--- EXTRACTED ENTRIES Enclosed Below ---
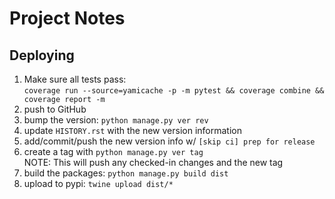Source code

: # Project Notes

## Deploying

1.  Make sure all tests pass:  
`coverage run --source=yamicache -p -m pytest && coverage combine && coverage report -m`
1.  push to GitHub
1.  bump the version: `python manage.py ver rev`
1.  update `HISTORY.rst` with the new version information
1.  add/commit/push the new version info w/ `[skip ci] prep for release`
1.  create a tag with `python manage.py ver tag`  
    NOTE: This will push any checked-in changes and the new tag
1.  build the packages: `python manage.py build dist`
1.  upload to pypi: `twine upload dist/*`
--- End of Enclosed EXTRACTED ENTRIES ---
■ WORK ORDER ■
Copy out the source text of every item above line for line, without any change, and leave out the pictures.

■ SOLUTION ■
Source code

: # Project Notes

## Deploying

1.  Make sure all tests pass:  
`coverage run --source=yamicache -p -m pytest && coverage combine && coverage report -m`
1.  push to GitHub
1.  bump the version: `python manage.py ver rev`
1.  update `HISTORY.rst` with the new version information
1.  add/commit/push the new version info w/ `[skip ci] prep for release`
1.  create a tag with `python manage.py ver tag`  
    NOTE: This will push any checked-in changes and the new tag
1.  build the packages: `python manage.py build dist`
1.  upload to pypi: `twine upload dist/*`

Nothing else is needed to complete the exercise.